Oder anders gefragt: Was würde passieren, wenn alles Leben plötzlich verschwände und die vom Menschen errichteten Bauwerke nicht gebaut worden wären. Würden Alpen, Anden oder Himalaya anders aussehen? Gibt es eine Landschaftsform, die ohne Leben fehlte? William E. Dietrich und J. Taylor Berron vom Department of Earth and Planetary Science der University of California in Berkeley sind diesen Frage nachgegangen, inspiriert durch die Bilder der Marsoberfläche. Wissenschaftlich abgesicherte Antworten können sie darauf jedoch nicht geben, dazu steht die Forschung nach ihren Ausführungen noch zu weit am Anfang. Anders als bei der Klimaforschung gibt es noch kein Evolutionsmodell für das Entstehen von Landschaftstypen, das das Einwirken der irdischen Lebensformen mit umfasst.
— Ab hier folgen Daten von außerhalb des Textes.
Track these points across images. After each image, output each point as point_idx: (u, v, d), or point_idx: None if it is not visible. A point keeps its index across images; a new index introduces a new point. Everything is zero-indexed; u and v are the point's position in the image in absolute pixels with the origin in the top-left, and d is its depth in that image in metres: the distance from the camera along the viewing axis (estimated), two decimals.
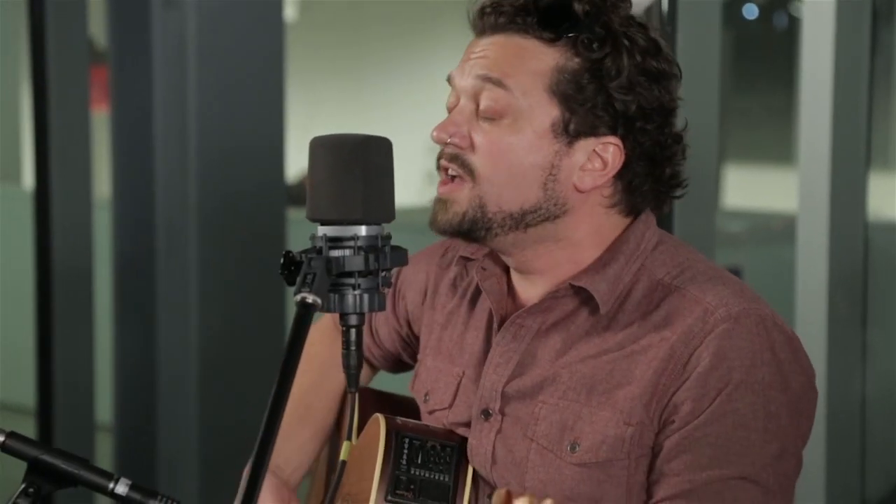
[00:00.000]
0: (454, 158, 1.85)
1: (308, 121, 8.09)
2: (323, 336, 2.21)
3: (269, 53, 4.19)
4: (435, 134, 1.86)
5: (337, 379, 2.17)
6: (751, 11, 11.14)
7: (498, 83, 1.83)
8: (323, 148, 1.67)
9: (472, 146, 1.84)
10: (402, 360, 2.21)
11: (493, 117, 1.83)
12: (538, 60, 1.83)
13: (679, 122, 1.89)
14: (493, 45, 1.85)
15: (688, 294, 1.82)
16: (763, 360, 1.78)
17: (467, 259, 2.02)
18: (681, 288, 1.83)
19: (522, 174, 1.83)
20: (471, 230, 1.85)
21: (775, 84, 11.23)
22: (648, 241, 1.89)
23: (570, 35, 1.82)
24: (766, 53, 11.29)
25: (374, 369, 2.25)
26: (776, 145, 10.73)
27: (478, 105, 1.84)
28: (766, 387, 1.77)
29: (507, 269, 1.96)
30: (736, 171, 10.12)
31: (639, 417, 1.79)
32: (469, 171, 1.84)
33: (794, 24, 11.15)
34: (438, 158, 1.88)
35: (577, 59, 1.82)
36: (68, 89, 4.18)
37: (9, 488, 1.81)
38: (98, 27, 4.58)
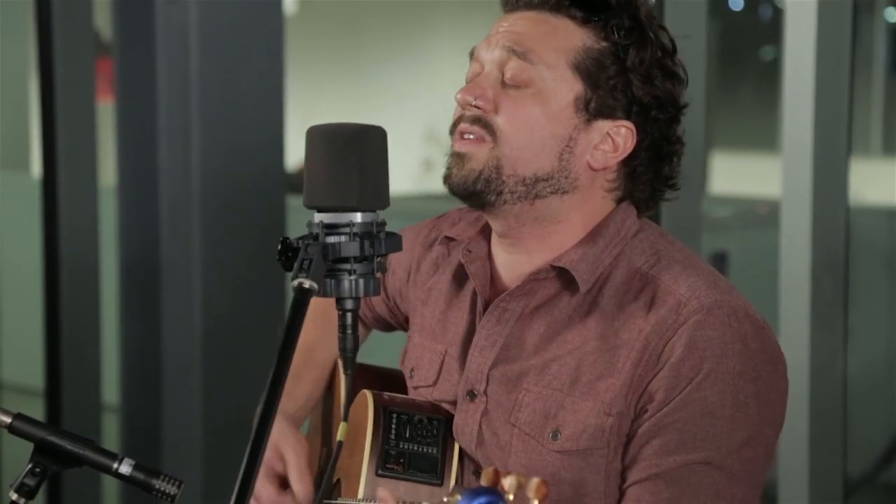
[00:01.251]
0: (476, 121, 1.84)
1: (307, 111, 8.09)
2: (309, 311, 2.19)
3: (269, 45, 4.19)
4: (459, 96, 1.85)
5: (329, 348, 2.15)
6: (736, 3, 11.15)
7: (523, 56, 1.83)
8: (320, 137, 1.66)
9: (496, 109, 1.83)
10: (390, 323, 2.21)
11: (518, 85, 1.83)
12: (566, 39, 1.84)
13: (679, 129, 1.90)
14: (523, 21, 1.86)
15: (662, 284, 1.82)
16: (733, 351, 1.77)
17: (451, 239, 2.02)
18: (657, 278, 1.83)
19: (542, 141, 1.83)
20: (483, 191, 1.83)
21: (760, 74, 11.24)
22: (629, 228, 1.88)
23: (599, 19, 1.84)
24: (751, 44, 11.30)
25: (368, 328, 2.25)
26: (760, 133, 10.74)
27: (503, 74, 1.84)
28: (736, 376, 1.76)
29: (489, 252, 1.96)
30: (722, 158, 10.13)
31: (619, 408, 1.79)
32: (491, 131, 1.83)
33: (778, 16, 11.14)
34: (456, 123, 1.86)
35: (604, 43, 1.83)
36: (75, 80, 4.17)
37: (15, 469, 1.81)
38: (103, 20, 4.57)
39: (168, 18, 4.08)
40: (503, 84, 1.84)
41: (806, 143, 3.03)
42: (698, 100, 3.09)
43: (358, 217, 1.64)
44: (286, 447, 2.02)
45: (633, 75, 1.83)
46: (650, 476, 1.76)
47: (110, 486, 4.29)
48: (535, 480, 1.22)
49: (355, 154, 1.64)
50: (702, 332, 1.76)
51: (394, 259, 2.11)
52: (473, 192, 1.84)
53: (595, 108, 1.83)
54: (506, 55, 1.84)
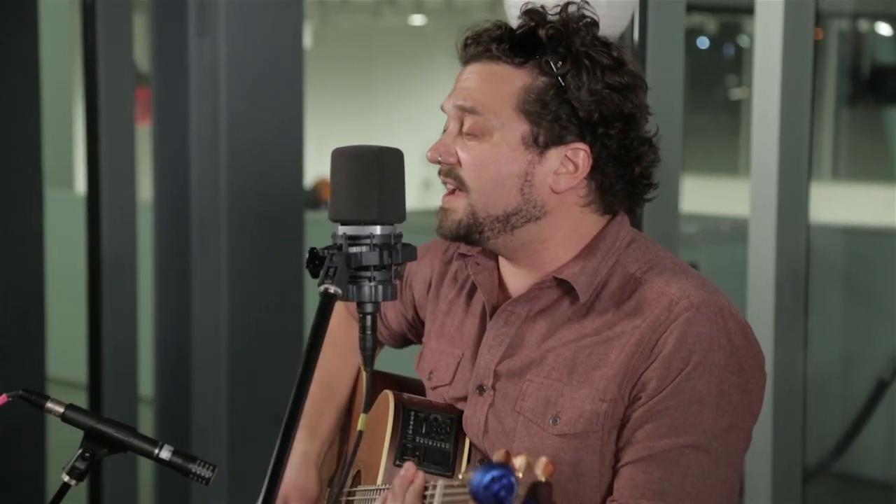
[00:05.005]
0: (448, 173, 1.85)
1: (321, 133, 8.08)
2: (340, 321, 2.19)
3: (290, 75, 4.19)
4: (429, 155, 1.86)
5: (353, 362, 2.16)
6: (703, 42, 11.16)
7: (471, 111, 1.83)
8: (344, 157, 1.66)
9: (459, 162, 1.84)
10: (407, 338, 2.20)
11: (474, 134, 1.82)
12: (508, 83, 1.82)
13: (651, 129, 1.87)
14: (472, 75, 1.85)
15: (655, 286, 1.81)
16: (719, 345, 1.76)
17: (464, 255, 2.02)
18: (649, 281, 1.82)
19: (502, 182, 1.82)
20: (468, 234, 1.85)
21: (724, 105, 11.25)
22: (623, 239, 1.87)
23: (537, 57, 1.81)
24: (716, 78, 11.31)
25: (381, 346, 2.24)
26: (725, 158, 10.74)
27: (462, 126, 1.84)
28: (721, 368, 1.76)
29: (497, 265, 1.95)
30: (690, 180, 10.12)
31: (612, 395, 1.78)
32: (461, 182, 1.84)
33: (739, 54, 11.15)
34: (439, 173, 1.88)
35: (542, 78, 1.81)
36: (116, 107, 4.17)
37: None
38: (142, 53, 4.57)
39: (200, 52, 4.08)
40: (463, 134, 1.84)
41: (771, 168, 3.03)
42: (675, 129, 3.08)
43: (378, 230, 1.65)
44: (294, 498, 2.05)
45: (574, 100, 1.80)
46: (643, 457, 1.75)
47: (145, 470, 4.28)
48: (542, 460, 1.21)
49: (375, 173, 1.64)
50: (691, 328, 1.76)
51: (411, 275, 2.11)
52: (460, 236, 1.86)
53: (544, 140, 1.81)
54: (460, 112, 1.84)
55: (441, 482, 1.57)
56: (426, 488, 1.70)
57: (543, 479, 1.20)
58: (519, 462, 1.21)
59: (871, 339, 5.37)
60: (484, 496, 1.18)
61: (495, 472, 1.18)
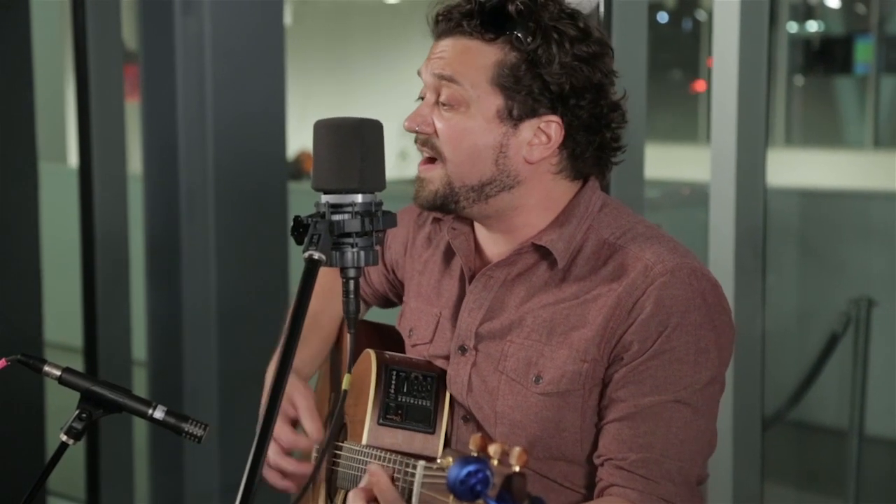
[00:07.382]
0: (425, 143, 1.83)
1: (302, 109, 8.04)
2: (327, 271, 2.18)
3: (272, 52, 4.16)
4: (406, 124, 1.84)
5: (339, 304, 2.15)
6: (662, 17, 11.15)
7: (450, 80, 1.80)
8: (326, 128, 1.64)
9: (436, 132, 1.82)
10: (390, 298, 2.19)
11: (450, 104, 1.80)
12: (482, 57, 1.79)
13: (618, 91, 1.84)
14: (448, 47, 1.82)
15: (631, 252, 1.80)
16: (695, 305, 1.76)
17: (439, 220, 2.00)
18: (624, 247, 1.81)
19: (477, 153, 1.80)
20: (444, 205, 1.84)
21: (682, 76, 11.25)
22: (595, 204, 1.86)
23: (507, 33, 1.79)
24: (675, 51, 11.31)
25: (368, 305, 2.24)
26: (683, 127, 10.75)
27: (438, 96, 1.81)
28: (698, 327, 1.76)
29: (472, 230, 1.94)
30: (651, 147, 10.13)
31: (592, 355, 1.78)
32: (437, 152, 1.82)
33: (697, 28, 11.15)
34: (416, 141, 1.86)
35: (514, 53, 1.78)
36: (106, 83, 4.13)
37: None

Runde Hügel, mäandernde Flüsse

„Leben überzieht die gesamte Erdoberfläche, es kontrolliert und vermittelt Erosions- und Transportprozesse. Biotische Prozesse beeinflussen die langfristige Landschaftsevolution sogar so weit, dass sie sich auf Höhe, Breite und Symmetrie von Bergketten auswirken. Doch die Antwort auf die Frage: ‚Gibt es eine einzigartige Signatur des Lebens auf der Erde?’ scheint ‚Nein’ zu sein“, schreibt Dietrich. „ (…) Wenn wir über eine unbelebte Erde spazieren würden, würde sie anders aussehen, doch es gäbe keinen Landschaftstypus, der uns fremd wäre, wir würden keine Landschaft finden, die wir aus unserer Erfahrung nicht kennen. (…) Der Unterschied bestünde in der Häufigkeit und der Verteilung bestimmter Landschaftseigenschaften.“

An welchen Landschaftstypen zeigt sich der Einfluss des Lebens am deutlichsten? Wer über eine unbelebte Erde spazierte, würde weniger runde Hügel vorfinden, weniger steile Felsgebirge und weniger mäandernde Flüsse, meinen Dietrich und Perron.

Im Übrigen halten sie an ihrer These von den unverwechselbaren Spuren des Lebens in der Topologie der Erde weiter fest. Und sie gehen davon aus, dass diese auf einer Skala von unter einem Meter zu finden sein werden. Hier sind es die Behausungen, die sich Tiere schaffen, entwurzelte Bäume, die mit ihrem Wurzelwerk kleine Hügel bilden – einzigartige Merkmale, die so nur auf biotische Ursachen zurückgehen können.

Ob diese These langfristig haltbar ist, wird jedoch erst der Vergleich mit der Oberfläche anderer Planeten erweisen. Wie Dietrich schreibt, sind die bisher erfassten Teile der Oberfläche des Mars nur mit einer Auflösung von etwa zwei Meter pro Pixel abgebildet, und das ist nicht exakt genug. Er treibt daher ein Projekt vorwärts, das die Erdoberfläche mittels der LIDAR-Technologie (Light Detection and Ranging) kartographisch genauer darstellen will. Vielleicht findet er dann auch die einzigartigen Spuren des Lebens.